The heart of the film, of course, must be an exchange between man and boy, and our sense that Eugene has been allowed to feel, however glancingly, the pain that fuels the blues. Seneca and Macchio play this developing relationship delicately and well; the writing and direction never let Willie turn into a crusty but lovable curmudgeon; he's too flinty and principled about his music for that, which is exactly as he should be. For the pain of love, we add an abused young runaway, Frances (Jami Gertz), detouring however improbably from her target destination of Los Angeles to travel with them.
At one point, they're rousted as vagrants by two deputies and, finally, by a towering sheriff. What's nice about the scene is how it plays against expectation: These three larcenous bullies are all black. Surveying them, Willie says, "Cap'n, things seem changed in this county. Then again, they seem sorta the same." The "Cap'n" is the brilliance of the line, because it sounds the way you'd address a chain gang boss. When he was 16, screenwriter Fusco spent time traveling all over the South as a musician. He certainly listened well.
Next, Frances, Willie and Eugene hit a little Mississippi town whose color line runs down the middle of its dusty street as implacably as it did when Willie was last there 40 years ago. At this point, "Crossroads" really lifts into orbit. Playing together, Willie and Eugene (with Frank Frost and The Wonders) tear the roof off a black juke joint.
The problem is that the power of this number, and the painful beauty of the early-morning solo that follows it, virtually leaves the film nowhere else to go. We know that Willie, with one eye cocked on the afterlife, will have one last dealing for his soul with Scratch (the late Robert Judd), as well as with his assistant (Joe Morton, in far too short an appearance). And from every bit of folklore, as well as from "Crossroads' " own trailer, we can bet that a duel of some sort is shaping up.
But we don't feel the urgency or the potential danger that's riding on this final contest, flamboyantly well-staged though it is, and demoniac as Alcatrazz's guitarist Steve Vai looks as an opponent.
In some ways, this duel is irrelevant. "Crossroads" has made its point and certainly cast its spell much earlier. It isn't really about the devil and souls. It's about the blues, embodied by one pin-striped, string-tied, light-on-his-feet, grizzled harp player.

========

**What this exercise asks**
• A. Write out the stretch of the Crossroads review from "Next, Frances, Willie" through "is shaping up.", substituting "roadhouse" for "juke joint".
• B. According to the Crossroads review, how long ago was Willie last in the little Mississippi town?
• C. Based on the Crossroads review, answer yes or no for each statement and quote the words that decide it: (i) Frances was headed for Los Angeles. (ii) The sheriff and deputies who roust the travelers are white. (iii) Screenwriter Fusco traveled the South as a musician when he was 16.
You don't need the data to do any of this.

**Data section**
========

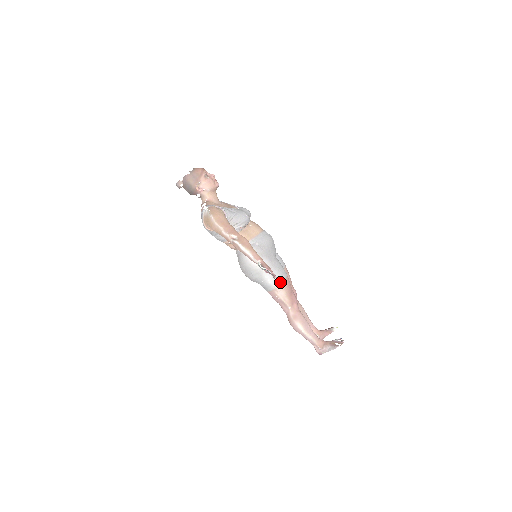
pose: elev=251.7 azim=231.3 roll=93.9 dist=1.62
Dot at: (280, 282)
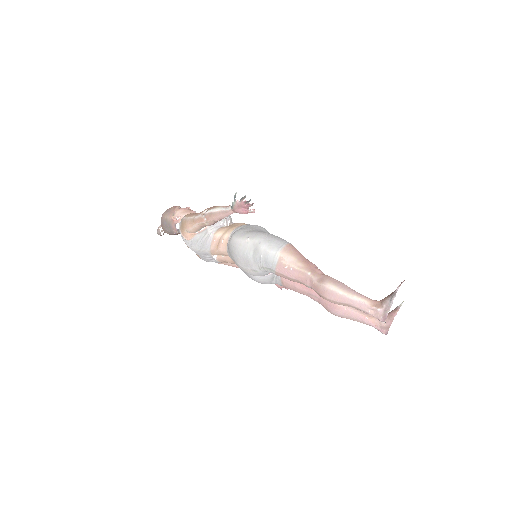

========

**List of solutions**
• A.
Next, Frances, Willie and Eugene hit a little Mississippi town whose color line runs down the middle of its dusty street as implacably as it did when Willie was last there 40 years ago. At this point, "Crossroads" really lifts into orbit. Playing together, Willie and Eugene (with Frank Frost and The Wonders) tear the roof off a black roadhouse.
The problem is that the power of this number, and the painful beauty of the early-morning solo that follows it, virtually leaves the film nowhere else to go. We know that Willie, with one eye cocked on the afterlife, will have one last dealing for his soul with Scratch (the late Robert Judd), as well as with his assistant (Joe Morton, in far too short an appearance). And from every bit of folklore, as well as from "Crossroads' " own trailer, we can bet that a duel of some sort is shaping up.

• B. 40 years ago.

• C.
(i) Yes: "her target destination of Los Angeles"
(ii) No: "These three larcenous bullies are all black."
(iii) Yes: "When he was 16, screenwriter Fusco spent time traveling all over the South as a musician."